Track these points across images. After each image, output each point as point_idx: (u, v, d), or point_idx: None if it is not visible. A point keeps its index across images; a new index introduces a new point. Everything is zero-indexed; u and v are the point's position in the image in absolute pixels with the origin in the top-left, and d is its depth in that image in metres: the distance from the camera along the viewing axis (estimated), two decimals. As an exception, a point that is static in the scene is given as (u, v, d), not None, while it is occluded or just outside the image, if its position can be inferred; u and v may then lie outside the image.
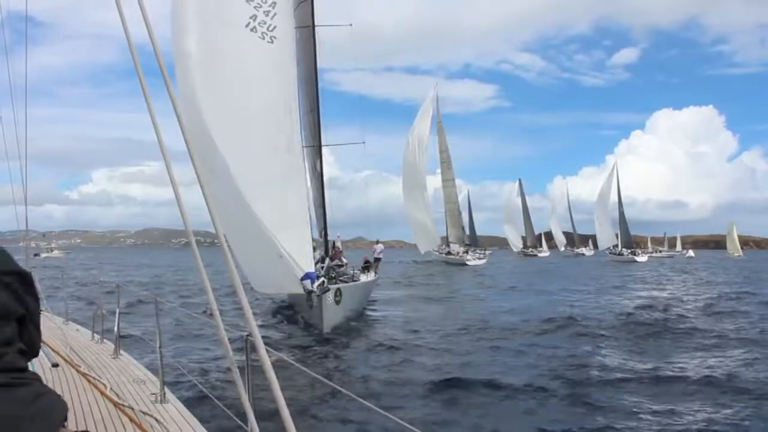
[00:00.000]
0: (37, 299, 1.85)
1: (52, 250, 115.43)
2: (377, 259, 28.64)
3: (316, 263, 17.58)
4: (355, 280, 21.41)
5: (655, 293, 30.03)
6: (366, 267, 24.59)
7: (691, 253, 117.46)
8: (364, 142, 27.55)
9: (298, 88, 17.62)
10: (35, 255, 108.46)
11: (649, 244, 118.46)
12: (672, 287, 34.87)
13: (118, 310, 7.43)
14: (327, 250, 23.17)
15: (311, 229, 18.14)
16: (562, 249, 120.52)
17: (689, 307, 23.19)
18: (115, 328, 7.34)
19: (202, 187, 2.58)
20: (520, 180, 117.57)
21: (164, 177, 2.76)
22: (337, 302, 16.89)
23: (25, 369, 1.71)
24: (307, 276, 14.34)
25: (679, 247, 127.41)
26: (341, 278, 20.48)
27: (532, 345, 14.24)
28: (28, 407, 1.58)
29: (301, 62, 21.52)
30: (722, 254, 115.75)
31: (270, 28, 13.97)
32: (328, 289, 16.09)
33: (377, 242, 31.30)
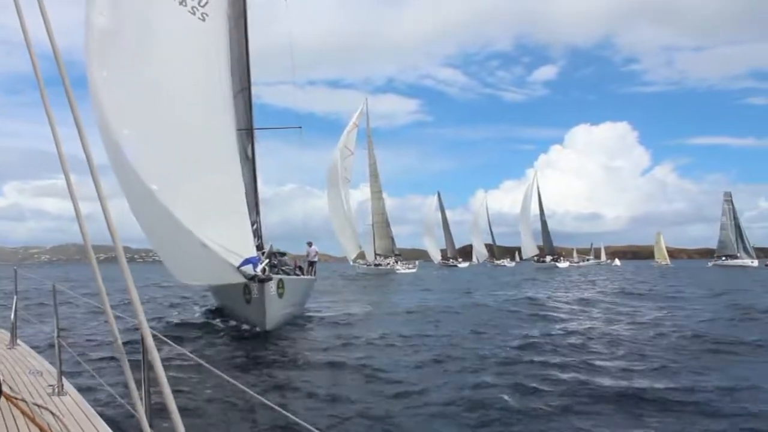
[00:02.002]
0: None
1: None
2: (312, 263, 25.81)
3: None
4: (297, 275, 19.52)
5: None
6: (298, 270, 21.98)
7: (617, 262, 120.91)
8: (300, 127, 26.54)
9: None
10: None
11: (575, 254, 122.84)
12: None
13: (15, 297, 7.03)
14: (261, 236, 20.72)
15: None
16: (482, 261, 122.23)
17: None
18: (12, 316, 6.92)
19: (99, 195, 2.57)
20: (438, 193, 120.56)
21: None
22: (280, 295, 14.81)
23: None
24: (247, 261, 12.79)
25: (603, 257, 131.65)
26: (283, 269, 18.42)
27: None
28: None
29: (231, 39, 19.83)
30: (648, 263, 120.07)
31: (201, 3, 12.83)
32: (270, 278, 14.15)
33: (310, 244, 27.23)
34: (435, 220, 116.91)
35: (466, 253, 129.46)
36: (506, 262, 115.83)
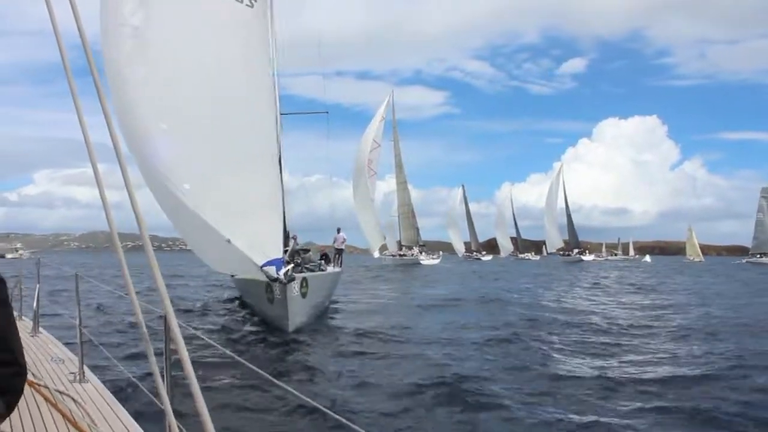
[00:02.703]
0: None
1: (17, 251, 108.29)
2: (339, 251, 25.29)
3: None
4: (322, 270, 18.74)
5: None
6: (323, 260, 21.22)
7: (647, 258, 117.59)
8: (327, 112, 26.41)
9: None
10: (0, 257, 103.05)
11: (604, 249, 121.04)
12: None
13: (38, 286, 7.14)
14: (285, 228, 19.18)
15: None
16: (506, 255, 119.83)
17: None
18: (34, 305, 7.03)
19: (126, 183, 2.57)
20: (463, 186, 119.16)
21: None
22: (303, 295, 14.11)
23: None
24: (271, 262, 12.21)
25: (632, 252, 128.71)
26: (307, 266, 17.62)
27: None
28: None
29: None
30: (677, 259, 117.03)
31: None
32: (293, 278, 13.42)
33: (338, 231, 26.49)
34: (460, 212, 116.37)
35: (491, 246, 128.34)
36: (530, 256, 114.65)
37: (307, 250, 20.23)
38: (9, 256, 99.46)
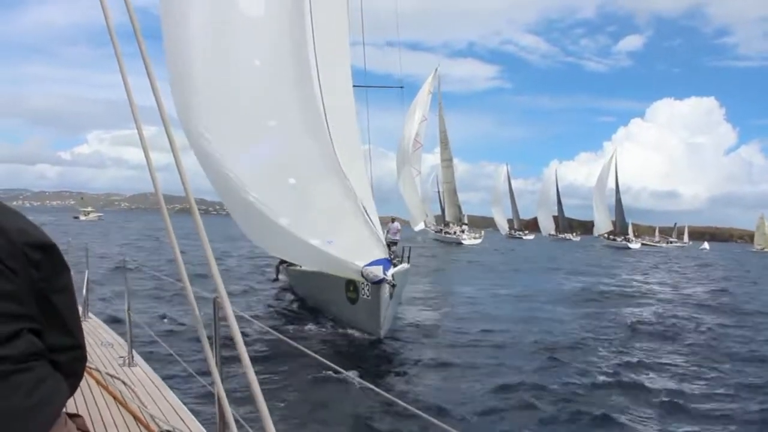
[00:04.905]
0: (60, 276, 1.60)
1: (88, 213, 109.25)
2: (393, 243, 20.78)
3: None
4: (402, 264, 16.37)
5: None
6: None
7: (705, 245, 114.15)
8: (402, 87, 26.03)
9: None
10: (75, 218, 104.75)
11: (657, 234, 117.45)
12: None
13: (87, 271, 7.24)
14: None
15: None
16: (547, 235, 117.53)
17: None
18: (83, 290, 7.13)
19: (172, 146, 2.42)
20: (507, 165, 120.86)
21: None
22: (391, 295, 11.76)
23: (36, 353, 1.48)
24: (377, 262, 10.62)
25: (686, 238, 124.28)
26: (393, 261, 14.78)
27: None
28: (30, 397, 1.43)
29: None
30: (730, 247, 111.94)
31: None
32: (394, 283, 11.53)
33: (393, 220, 24.03)
34: (504, 190, 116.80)
35: (536, 224, 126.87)
36: (571, 237, 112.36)
37: (394, 243, 18.84)
38: (83, 218, 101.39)
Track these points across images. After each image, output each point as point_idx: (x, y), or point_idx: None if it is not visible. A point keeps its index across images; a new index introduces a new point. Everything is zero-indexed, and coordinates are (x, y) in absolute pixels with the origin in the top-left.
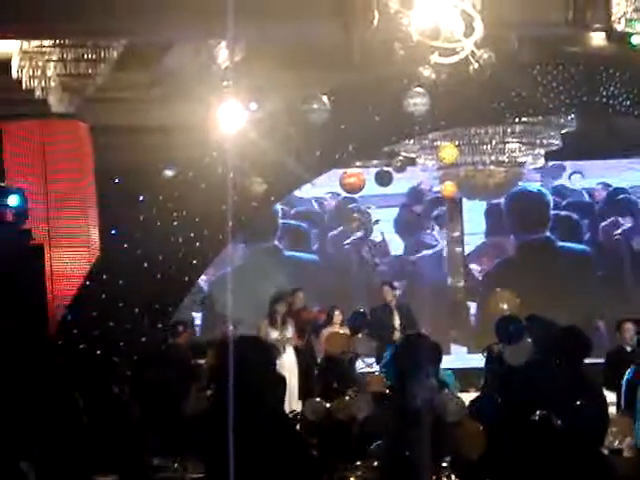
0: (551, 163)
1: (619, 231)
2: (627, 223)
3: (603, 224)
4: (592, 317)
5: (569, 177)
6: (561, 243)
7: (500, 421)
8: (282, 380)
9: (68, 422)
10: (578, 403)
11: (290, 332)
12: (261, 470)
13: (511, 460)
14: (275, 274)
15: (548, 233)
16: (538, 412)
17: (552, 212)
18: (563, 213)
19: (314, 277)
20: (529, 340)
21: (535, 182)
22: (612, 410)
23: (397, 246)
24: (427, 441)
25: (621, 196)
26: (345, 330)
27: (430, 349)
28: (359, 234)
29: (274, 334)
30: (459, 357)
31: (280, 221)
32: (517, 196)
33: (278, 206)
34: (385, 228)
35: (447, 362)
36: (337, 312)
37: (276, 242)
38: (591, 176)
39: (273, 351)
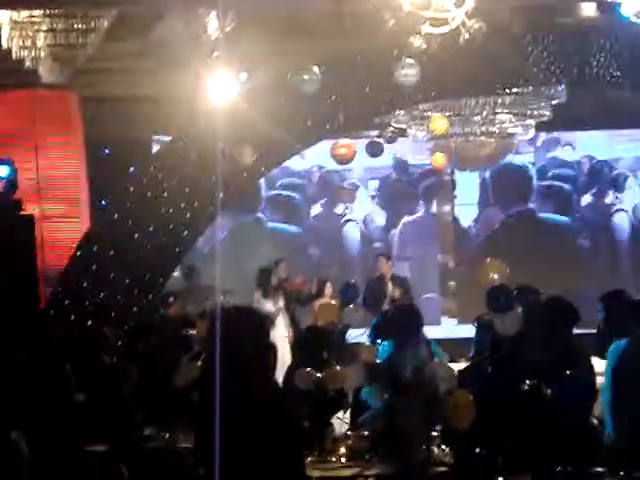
0: (543, 136)
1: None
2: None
3: (586, 195)
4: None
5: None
6: (543, 215)
7: (490, 390)
8: (273, 348)
9: (58, 392)
10: (568, 373)
11: (281, 303)
12: (252, 440)
13: (501, 429)
14: (260, 246)
15: (531, 205)
16: (528, 381)
17: (545, 183)
18: (556, 184)
19: (300, 249)
20: (519, 310)
21: (529, 154)
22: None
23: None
24: (417, 410)
25: (603, 168)
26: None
27: (409, 317)
28: (349, 206)
29: (268, 305)
30: (449, 328)
31: (266, 193)
32: (499, 170)
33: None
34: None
35: (437, 333)
36: (328, 284)
37: (260, 214)
38: (581, 148)
39: (267, 320)
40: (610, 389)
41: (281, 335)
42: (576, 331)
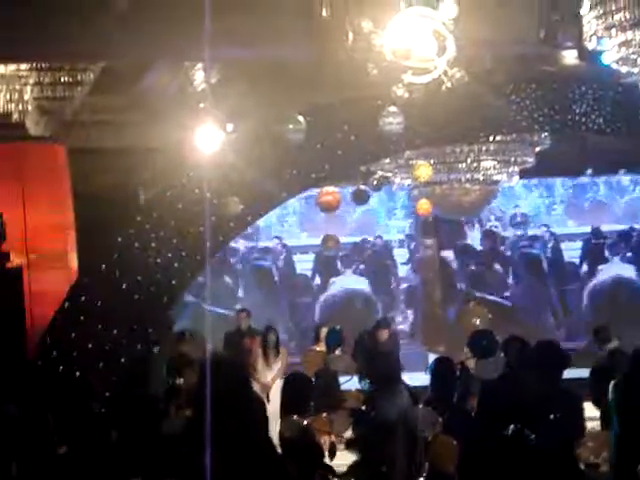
0: None
1: None
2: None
3: None
4: None
5: None
6: None
7: (473, 436)
8: (258, 400)
9: (41, 444)
10: (552, 417)
11: (279, 365)
12: None
13: (485, 474)
14: None
15: None
16: (512, 426)
17: None
18: None
19: None
20: (502, 355)
21: None
22: (595, 425)
23: None
24: (403, 456)
25: None
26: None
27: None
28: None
29: (260, 366)
30: None
31: None
32: None
33: None
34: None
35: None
36: (324, 329)
37: None
38: None
39: (244, 371)
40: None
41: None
42: None
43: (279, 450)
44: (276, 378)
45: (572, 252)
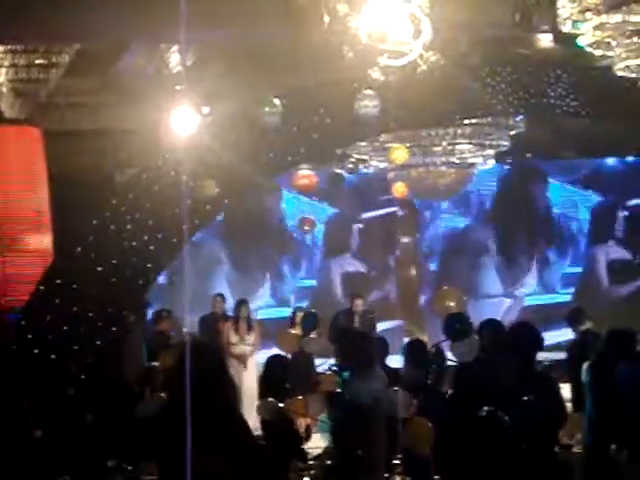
0: None
1: None
2: None
3: None
4: None
5: None
6: None
7: (448, 417)
8: (230, 381)
9: (17, 427)
10: (525, 399)
11: (252, 337)
12: (215, 471)
13: (459, 456)
14: None
15: None
16: (485, 408)
17: None
18: None
19: None
20: (476, 337)
21: None
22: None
23: None
24: (378, 439)
25: None
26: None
27: (373, 345)
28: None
29: (234, 338)
30: None
31: None
32: None
33: None
34: None
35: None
36: (299, 313)
37: None
38: None
39: (218, 354)
40: None
41: (250, 367)
42: None
43: (259, 433)
44: (251, 352)
45: None
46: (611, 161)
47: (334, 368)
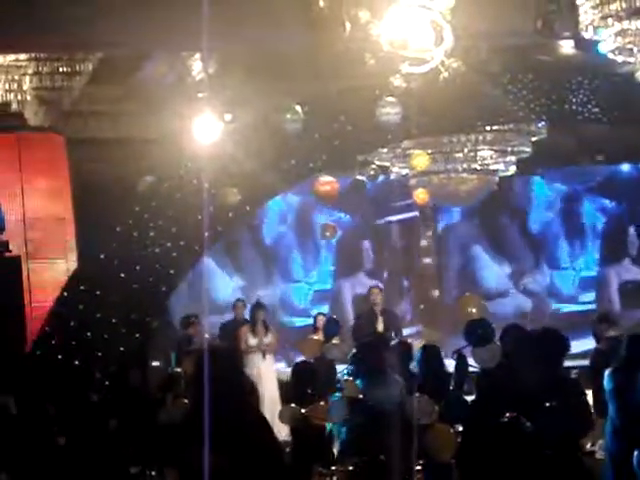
0: None
1: None
2: None
3: None
4: None
5: None
6: None
7: (470, 423)
8: (252, 386)
9: (40, 434)
10: (548, 405)
11: (270, 339)
12: (237, 476)
13: (481, 462)
14: None
15: None
16: (507, 414)
17: None
18: None
19: None
20: (497, 343)
21: None
22: None
23: None
24: (400, 444)
25: None
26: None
27: (390, 350)
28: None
29: (252, 341)
30: None
31: None
32: None
33: None
34: None
35: None
36: (320, 317)
37: None
38: None
39: (238, 359)
40: None
41: (266, 371)
42: None
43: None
44: (269, 351)
45: None
46: (626, 167)
47: (347, 374)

--

Working from the entries above, please transcribe only the lines from the line with "6: (366, 267, 24.59)" through the line with "20: (438, 193, 120.56)", exactly, with both end lines and without pictures.

6: (366, 267, 24.59)
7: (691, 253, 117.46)
8: (364, 142, 27.55)
9: (298, 88, 17.62)
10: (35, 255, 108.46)
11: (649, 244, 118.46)
12: (672, 287, 34.87)
13: (118, 310, 7.43)
14: (327, 250, 23.17)
15: (311, 229, 18.14)
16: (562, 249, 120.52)
17: (689, 307, 23.19)
18: (115, 328, 7.34)
19: (202, 187, 2.58)
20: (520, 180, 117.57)
21: (164, 177, 2.76)
22: (337, 302, 16.89)
23: (25, 369, 1.71)
24: (307, 276, 14.34)
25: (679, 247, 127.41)
26: (341, 278, 20.48)
27: (532, 345, 14.24)
28: (28, 407, 1.58)
29: (301, 62, 21.52)
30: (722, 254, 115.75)
31: (270, 28, 13.97)
32: (328, 289, 16.09)
33: (377, 242, 31.30)
[00:02.002]
0: None
1: None
2: (312, 263, 25.81)
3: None
4: (297, 275, 19.52)
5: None
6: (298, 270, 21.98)
7: (617, 262, 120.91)
8: (300, 127, 26.54)
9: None
10: None
11: (575, 254, 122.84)
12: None
13: (15, 297, 7.03)
14: (261, 236, 20.72)
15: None
16: (482, 261, 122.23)
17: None
18: (12, 316, 6.92)
19: (99, 195, 2.57)
20: (438, 193, 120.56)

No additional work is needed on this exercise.